Contributions to computational phylogenetics and algorithmic self-assembly
This dissertation addresses some of the algorithmic and combinatorial problems at the interface between biology and computation.
In particular, it focuses on problems in both computational phylogenetics, an area of study in which computation is used to better understand evolutionary relationships, and algorithmic self-assembly, an area of study in which biological processes are used to perform computation.
The first set of results investigate inferring phylogenetic trees from multi-state character data.

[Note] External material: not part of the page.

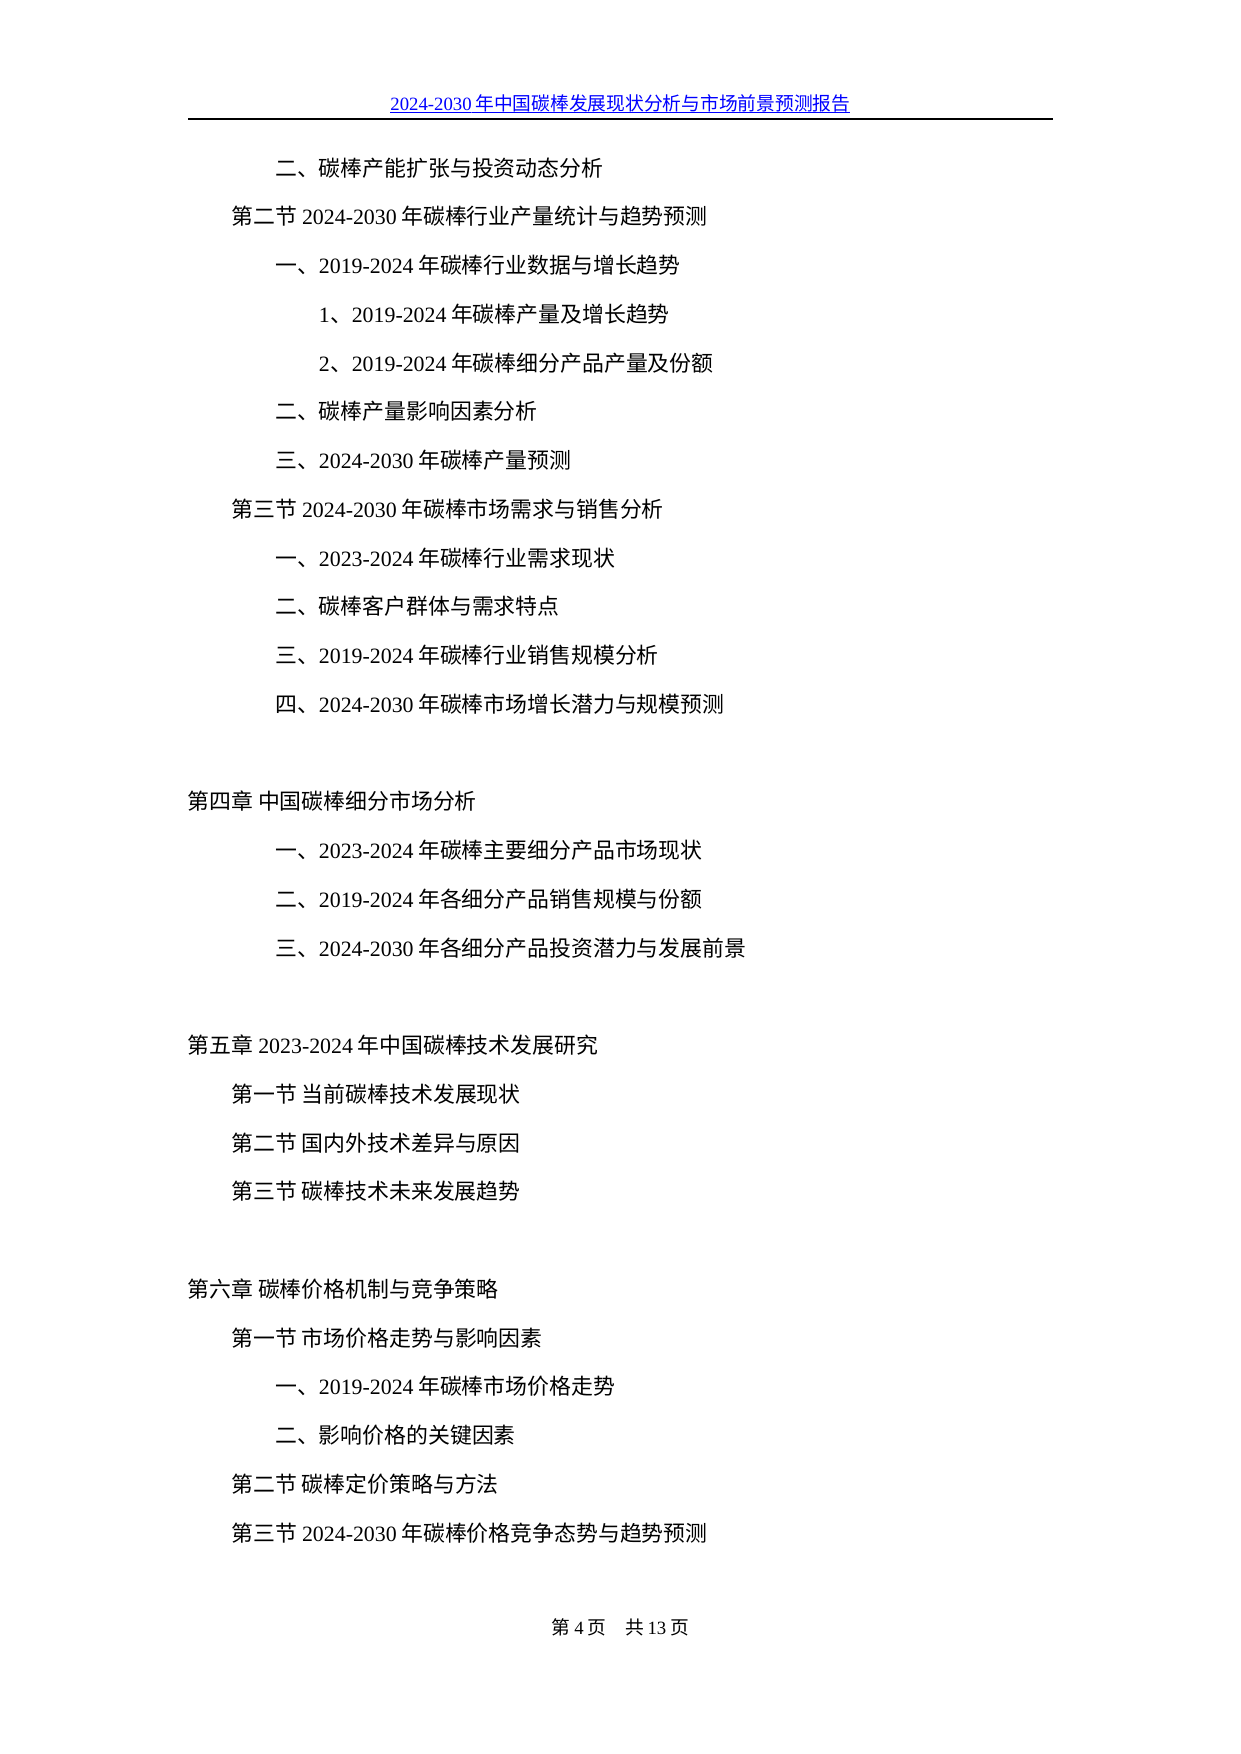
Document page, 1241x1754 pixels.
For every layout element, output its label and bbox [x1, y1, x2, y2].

text [187, 150, 1053, 1548]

We give a novel characterization of when a set of three-state characters has a perfect phylogeny and make progress on a long-standing conjecture regarding the compatibility of multi-state characters.

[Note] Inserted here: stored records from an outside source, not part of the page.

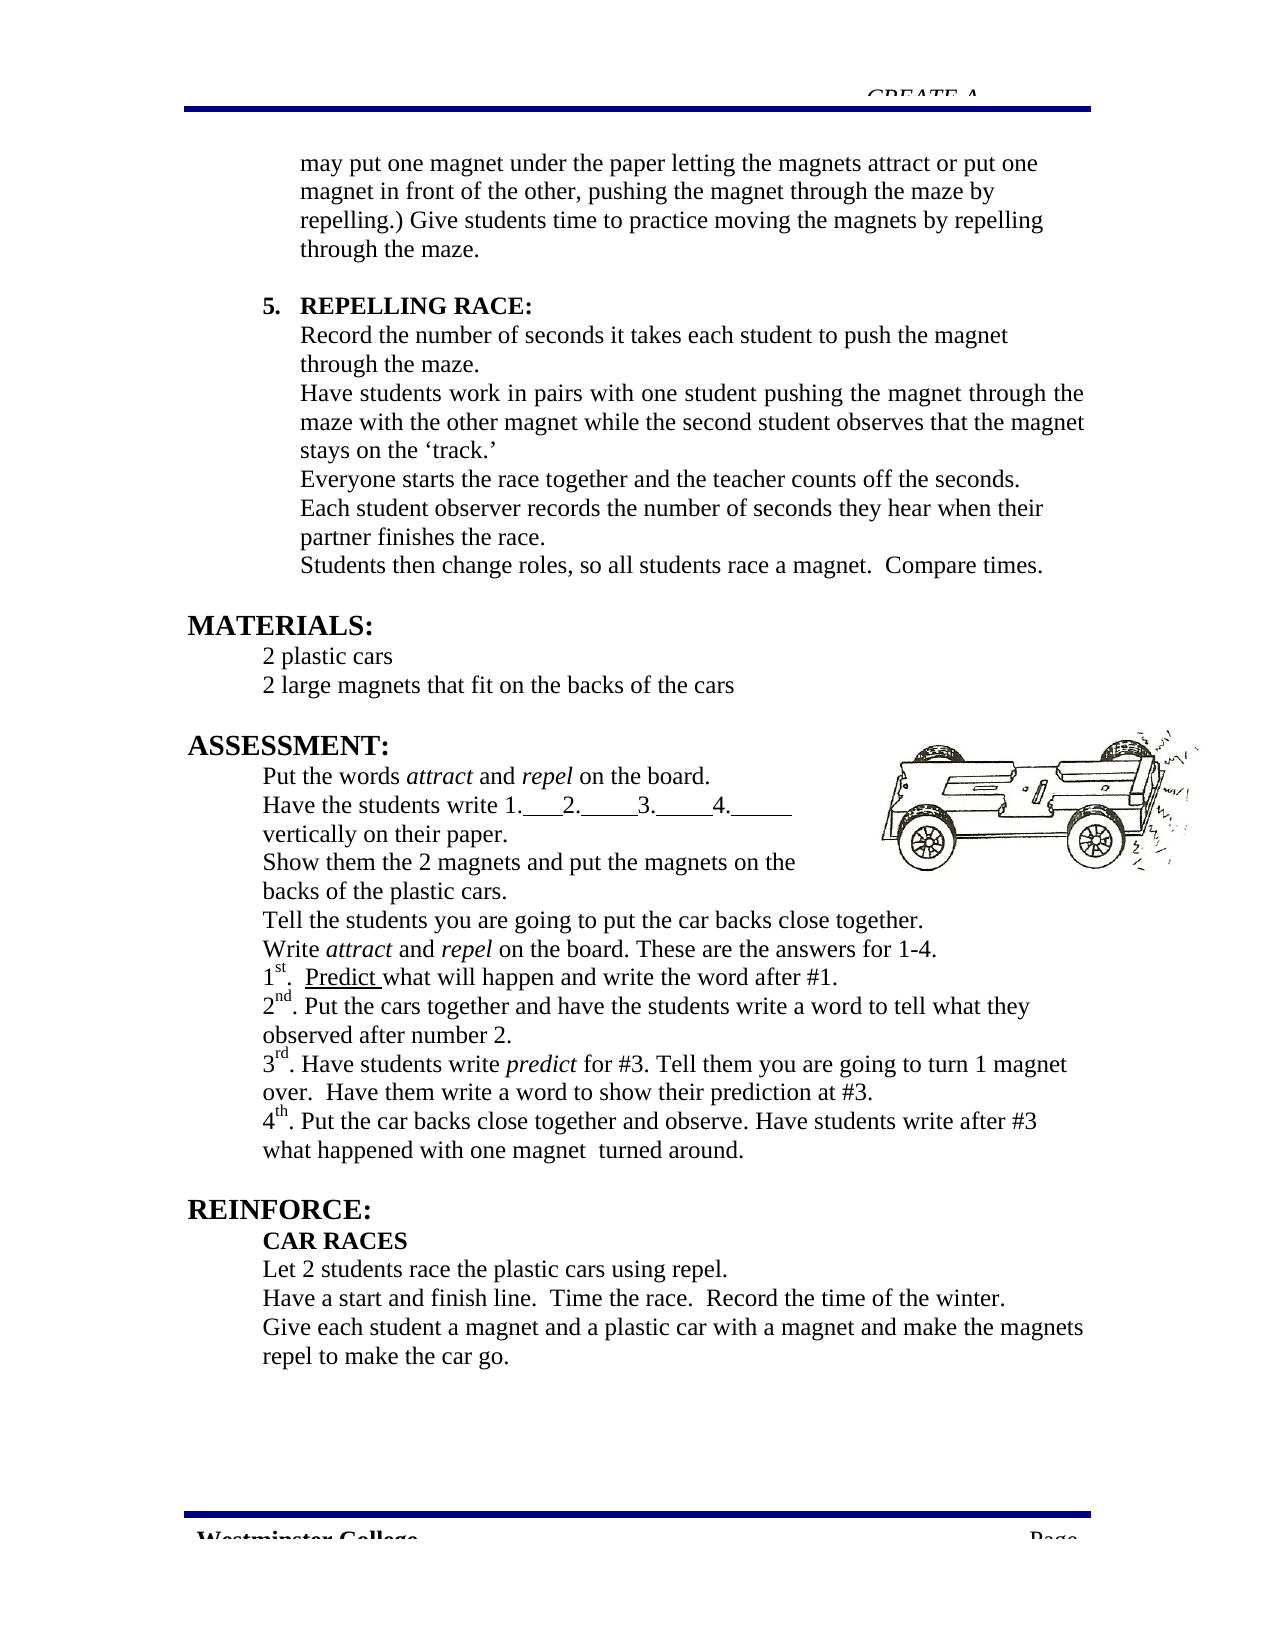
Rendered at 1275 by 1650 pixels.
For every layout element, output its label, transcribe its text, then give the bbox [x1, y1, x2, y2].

text Have a start and finish line. Time the race. Record the time of the winter. [262, 1283, 1083, 1312]
subtitle REINFORCE: [187, 1193, 1083, 1226]
subtitle ASSESSMENT: [187, 728, 873, 762]
text 2nd. Put the cars together and have the students write a word to tell what they observed after number 2. [262, 992, 1083, 1049]
text Let 2 students race the plastic cars using repel. [262, 1255, 1083, 1283]
text 2 large magnets that fit on the backs of the cars [262, 670, 1083, 699]
text Show them the 2 magnets and put the magnets on the backs of the plastic cars. [262, 847, 798, 905]
text Record the number of seconds it takes each student to push the magnet through the maze. [300, 320, 1010, 378]
subtitle REPELLING RACE: [262, 292, 1223, 320]
text Give each student a magnet and a plastic car with a magnet and make the magnets repel to make the car go. [262, 1312, 1086, 1370]
text Have the students write 1. 2. 3. 4. vertically on their paper. [262, 790, 788, 847]
subtitle CAR RACES [262, 1226, 1083, 1255]
picture [873, 723, 1211, 890]
text Everyone starts the race together and the teacher counts off the seconds. Each student observer records the number of seconds they hear when their partner finishes the race. [300, 464, 1046, 550]
text may put one magnet under the paper letting the magnets attract or put one magnet in front of the other, pushing the magnet through the maze by repelling.) Give students time to practice moving the magnets by repelling through the maze. [300, 148, 1083, 263]
subtitle MATERIALS: [187, 608, 1083, 642]
text 2 plastic cars [262, 642, 1083, 670]
text Have students work in pairs with one student pushing the magnet through the maze with the other magnet while the second student observes that the magnet stays on the ‘track.’ [300, 378, 1085, 464]
text Put the words attract and repel on the board. [262, 762, 873, 790]
text Tell the students you are going to put the car backs close together. Write attract and repel on the board. These are the answers for 1-4. 1st. Predict what will happen and write the word after #1. [262, 905, 965, 992]
text 4th. Put the car backs close together and observe. Have students write after #3 what happened with one magnet turned around. [262, 1107, 1083, 1164]
text 3rd. Have students write predict for #3. Tell them you are going to turn 1 magnet over. Have them write a word to show their prediction at #3. [262, 1049, 1083, 1107]
text Students then change roles, so all students race a magnet. Compare times. [300, 550, 1083, 579]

The next set of results investigate inferring phylogenetic supertrees from collections of smaller input trees when the input trees do not fully agree on the relative positions of the taxa. Two approaches to dealing with such conflicting input trees are considered. The first is to contract a set of edges in the input trees so that the resulting trees have an agreement supertree. The second is to remove a set of taxa from the input trees so that the resulting trees have an agreement supertree. We give fixed-parameter tractable algorithms for both approaches.
We then turn to the algorithmic self-assembly of fractal structures from DNA tiles and investigate approximating the Sierpinski triangle and the Sierpinski carpet with strict self-assembly. We prove tight bounds on approximating the Sierpinski triangle and exhibit a class of fractals that are generalizations of the Sierpinski carpet that can approximately self-assemble.
We conclude by discussing some ideas for further research.